Colombia is a bike-loving country, which countryman Egan Bernal’s Tour de France win in 2019 only heightened. While the steep roads surrounding Medellín offer brilliant opportunities for mountain-biking workouts, stay aware as you pedal – and definitely wear a helmet when riding through the city. The city has more than 100 kilometers of bike paths, yet the right-of-way is rarely given to pedestrians – let alone bikers. A safe option for cyclists: every Sunday between 7am and 1pm, Avenida Poblado between Premium Plaza and La Frontera mall (approximately 7 kilometers) is closed to cars, and reserved for pedestrians, runners, and bikers. This weekly event is known as Ciclovia.

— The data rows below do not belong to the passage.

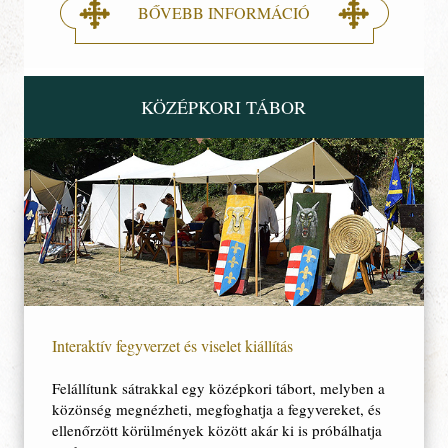
BŐVEBB INFORMÁCIÓ
KÖZÉPKORI TÁBOR
Interaktív fegyverzet és viselet kiállítás
Felállítunk sátrakkal egy középkori tábort, melyben a
közönség megnézheti, megfoghatja a fegyvereket, és
ellenőrzött körülmények között akár ki is próbálhatja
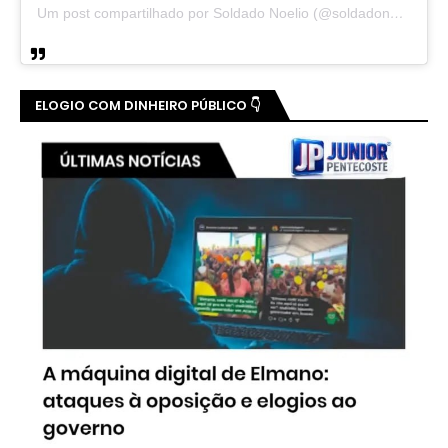
Um post compartilhado por Soldado Noelio (@soldadonoelio)
ELOGIO COM DINHEIRO PÚBLICO 👇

Medellín has a free (!!) bike-share system called EnCicla, with more 1800 bicycles available throughout the city at 100 docking stations. Non-residents need to apply for a membership, which can take up to three days to get approved. Once you do have an account, however, you can use enjoy unlimited free one-hour rentals during your trip.

Medellín by bus

Buses proliferate in Medellín. Part of the metro network, the two Metroplús bus rapid transit routes have dedicated lanes connecting the university in the west with Parque Aranjuez in the north. The two routes share lanes at either end of the line, separating into two routes in the center of the city and connecting with several train, Metrocable, and tram stations along their 27 total stops. 

Beyond these routes, countless inner-city buses crawl along Medellín’s streets, with their routes and fares displayed in giant letters on their front windshields. For trips out of town, the North and South Terminals – operated by Terminales Medellín – are where you’ll likely be catching your ride.

a colorful light display in the streets of Medellín, Colombia
We recommend leaving the driving in Medellín to the experts ©oscar garces/Shutterstock

Taxis and cars in Medellín

If you are planning a day trip outside of Medellín, a rental car could be a worthwhile option – though we recommend leaving driving in town (and dodging the city’s notorious motorcycle and scooter drivers) to the experts. The city’s plentiful supply of yellow taxis will have you covered if you want a point-to-point ride.

While you can easily hail a taxi on the streets of most Medellín neighborhoods, your hotel can order a taxi for you for the same price, if not cheaper. This approach ensures a fair rate and offers added security: your hotel may give you the license plate of your verified taxi, or a code to give the driver to ensure their safety as well. Even the lengthiest and traffic-filled journeys in the city seldom exceed 20,000 pesos (though however you arrange your ride, make sure when you get in that the taxi’s meter has been reset to 0). The ride-sharing app Uber is a popular option as well. 

While traffic is almost always heavy in this city of 2.5 million, Medellín’s roads are busiest during the rush hours of 7–9am and 5:30–7pm. Whether you’re renting a car or in a taxi, count on a very slow, stop-and-go experience during these times.

Transit passes in Medellín

If you’re sticking to public transportation throughout your stay, a Civica card is a must-buy. The card saves you from waiting in line for a ticket before each ride, it’s seamless to use at entry points, and you can save significantly on intermodal journeys (such as a single trip that requires a train, Metrocable, and tram ride). The card may be purchased for 5,000 pesos at any metro station, works like a debit card, and may be reloaded with funds as you need them.